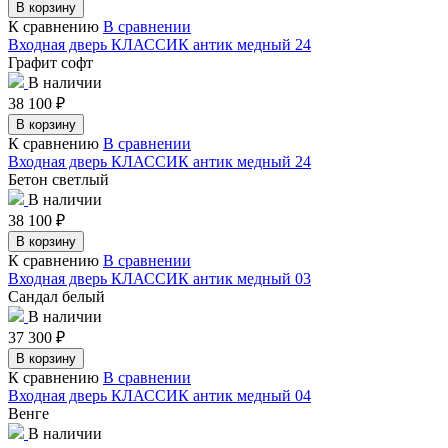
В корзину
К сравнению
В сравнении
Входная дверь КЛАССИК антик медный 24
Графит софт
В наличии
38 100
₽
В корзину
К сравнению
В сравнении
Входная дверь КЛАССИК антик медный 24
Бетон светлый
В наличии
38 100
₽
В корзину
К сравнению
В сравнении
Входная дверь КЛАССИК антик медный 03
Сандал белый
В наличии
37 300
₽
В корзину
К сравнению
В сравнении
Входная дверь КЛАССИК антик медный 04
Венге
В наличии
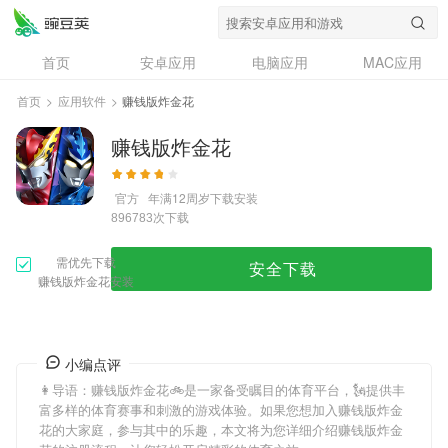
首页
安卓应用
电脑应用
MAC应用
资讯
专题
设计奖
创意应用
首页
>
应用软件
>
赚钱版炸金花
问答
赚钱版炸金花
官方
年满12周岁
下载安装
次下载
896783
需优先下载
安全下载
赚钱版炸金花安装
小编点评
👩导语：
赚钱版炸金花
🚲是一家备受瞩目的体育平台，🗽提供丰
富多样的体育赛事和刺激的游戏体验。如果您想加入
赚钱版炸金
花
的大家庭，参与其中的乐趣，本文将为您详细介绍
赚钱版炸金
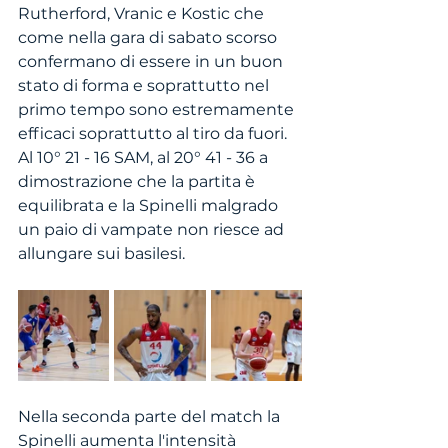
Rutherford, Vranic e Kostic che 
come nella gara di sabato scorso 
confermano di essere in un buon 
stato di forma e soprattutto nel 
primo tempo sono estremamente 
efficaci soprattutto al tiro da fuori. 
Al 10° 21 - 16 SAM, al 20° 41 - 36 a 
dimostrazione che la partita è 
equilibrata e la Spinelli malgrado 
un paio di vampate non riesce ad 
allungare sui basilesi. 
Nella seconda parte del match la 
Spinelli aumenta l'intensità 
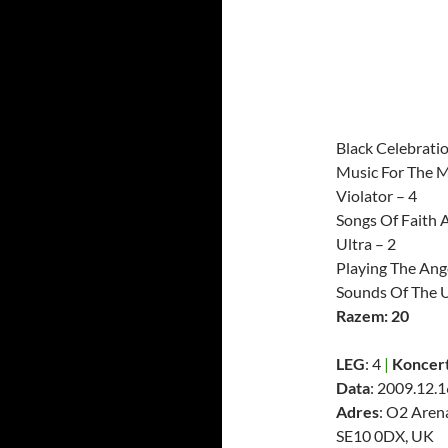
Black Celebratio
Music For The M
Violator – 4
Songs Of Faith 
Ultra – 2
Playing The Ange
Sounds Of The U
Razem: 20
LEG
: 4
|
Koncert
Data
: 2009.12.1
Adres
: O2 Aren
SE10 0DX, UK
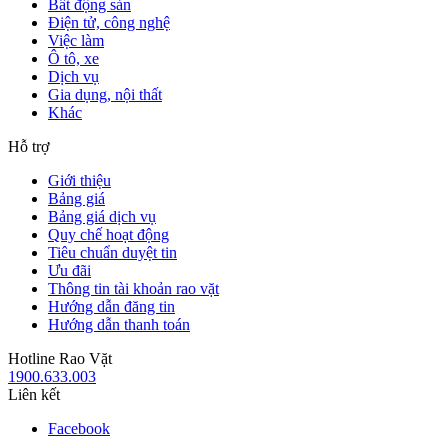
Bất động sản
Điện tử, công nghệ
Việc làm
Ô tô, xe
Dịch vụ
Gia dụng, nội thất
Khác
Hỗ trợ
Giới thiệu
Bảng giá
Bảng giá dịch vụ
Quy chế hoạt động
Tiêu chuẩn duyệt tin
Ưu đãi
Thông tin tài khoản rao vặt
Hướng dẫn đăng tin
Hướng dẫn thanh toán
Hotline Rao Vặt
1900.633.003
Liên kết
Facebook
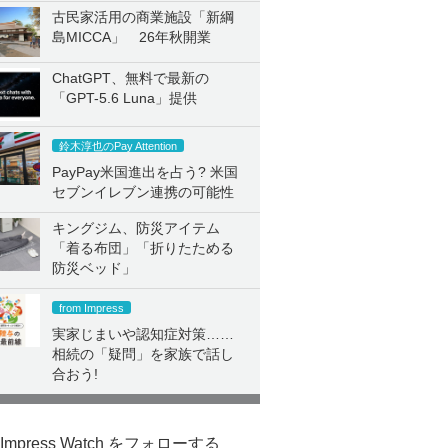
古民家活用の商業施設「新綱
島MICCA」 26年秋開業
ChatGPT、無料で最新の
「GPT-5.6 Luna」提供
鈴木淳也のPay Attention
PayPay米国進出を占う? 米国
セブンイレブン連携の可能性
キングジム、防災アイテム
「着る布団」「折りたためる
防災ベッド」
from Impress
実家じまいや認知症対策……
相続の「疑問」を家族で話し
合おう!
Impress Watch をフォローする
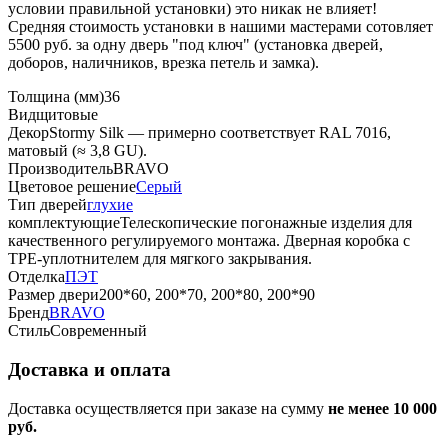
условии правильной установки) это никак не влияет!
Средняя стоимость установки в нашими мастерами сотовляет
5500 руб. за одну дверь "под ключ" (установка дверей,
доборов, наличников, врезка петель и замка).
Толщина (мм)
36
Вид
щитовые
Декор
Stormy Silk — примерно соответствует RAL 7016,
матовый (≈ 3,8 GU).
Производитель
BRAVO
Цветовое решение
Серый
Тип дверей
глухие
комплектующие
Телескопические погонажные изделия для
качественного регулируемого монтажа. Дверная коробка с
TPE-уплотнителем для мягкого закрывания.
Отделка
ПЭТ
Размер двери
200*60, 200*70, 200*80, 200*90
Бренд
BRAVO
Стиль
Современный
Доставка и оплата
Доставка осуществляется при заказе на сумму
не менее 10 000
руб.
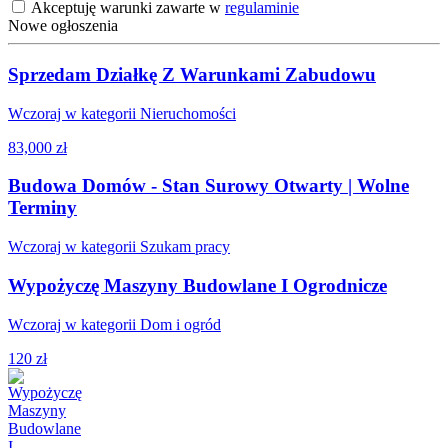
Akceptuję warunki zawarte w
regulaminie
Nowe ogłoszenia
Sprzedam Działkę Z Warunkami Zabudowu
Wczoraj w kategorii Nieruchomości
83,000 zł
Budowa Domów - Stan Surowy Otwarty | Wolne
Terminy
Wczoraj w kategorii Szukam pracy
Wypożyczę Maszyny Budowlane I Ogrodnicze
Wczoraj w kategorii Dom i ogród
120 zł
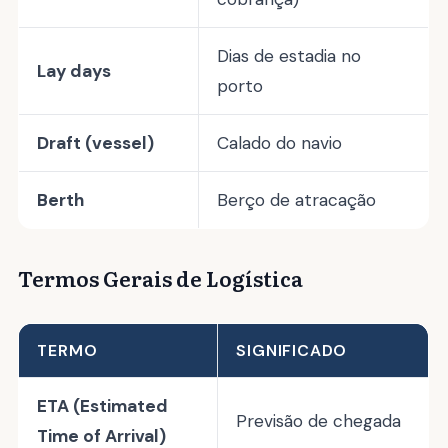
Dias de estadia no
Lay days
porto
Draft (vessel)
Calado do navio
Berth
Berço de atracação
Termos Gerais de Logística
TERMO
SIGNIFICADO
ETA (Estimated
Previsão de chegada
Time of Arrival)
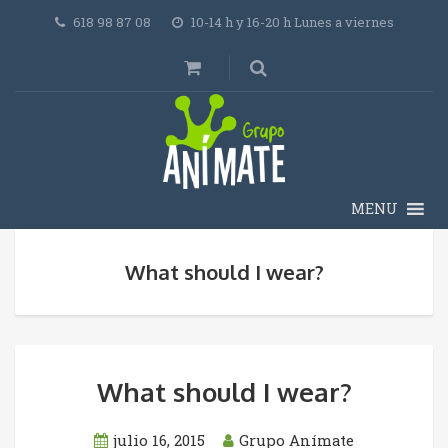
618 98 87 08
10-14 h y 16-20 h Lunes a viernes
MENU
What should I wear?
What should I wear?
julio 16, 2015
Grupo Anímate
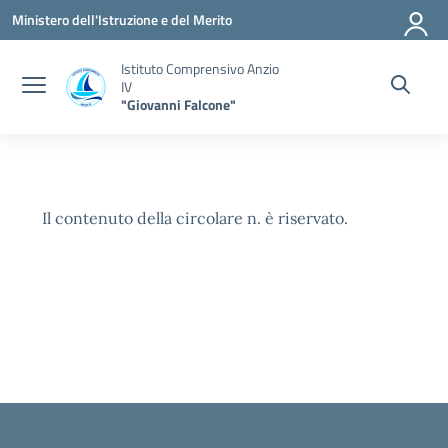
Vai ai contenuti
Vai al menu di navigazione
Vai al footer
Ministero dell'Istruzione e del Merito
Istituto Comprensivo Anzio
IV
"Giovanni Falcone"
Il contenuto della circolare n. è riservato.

* * * * *

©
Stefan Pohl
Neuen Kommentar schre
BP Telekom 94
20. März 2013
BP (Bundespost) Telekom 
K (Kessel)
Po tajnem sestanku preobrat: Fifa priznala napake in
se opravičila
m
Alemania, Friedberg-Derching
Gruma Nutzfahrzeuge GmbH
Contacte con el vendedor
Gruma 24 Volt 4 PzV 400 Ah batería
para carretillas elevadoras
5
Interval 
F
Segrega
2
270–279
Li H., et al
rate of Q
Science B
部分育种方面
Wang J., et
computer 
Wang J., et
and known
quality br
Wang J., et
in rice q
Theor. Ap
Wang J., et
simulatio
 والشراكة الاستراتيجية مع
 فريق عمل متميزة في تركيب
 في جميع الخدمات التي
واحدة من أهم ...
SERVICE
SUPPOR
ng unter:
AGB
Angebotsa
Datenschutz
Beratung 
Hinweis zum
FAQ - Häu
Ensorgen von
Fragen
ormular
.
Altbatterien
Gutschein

* * * * *

What you are asked to do: Write out the lines of the data starting at the line that contains "Dias de estadia no" and ending at the line that contains "Il contenuto della circolare n. è riservato.", including both of those lines. Leave the pictures out of your answer.

Task answer:
Dias de estadia no
Lay days
porto
Draft (vessel)
Calado do navio
Berth
Berço de atracação
Termos Gerais de Logística
TERMO
SIGNIFICADO
ETA (Estimated
Previsão de chegada
Time of Arrival)
618 98 87 08
10-14 h y 16-20 h Lunes a viernes
MENU
What should I wear?
What should I wear?
julio 16, 2015
Grupo Anímate
Vai ai contenuti
Vai al menu di navigazione
Vai al footer
Ministero dell'Istruzione e del Merito
Istituto Comprensivo Anzio
IV
"Giovanni Falcone"
Il contenuto della circolare n. è riservato.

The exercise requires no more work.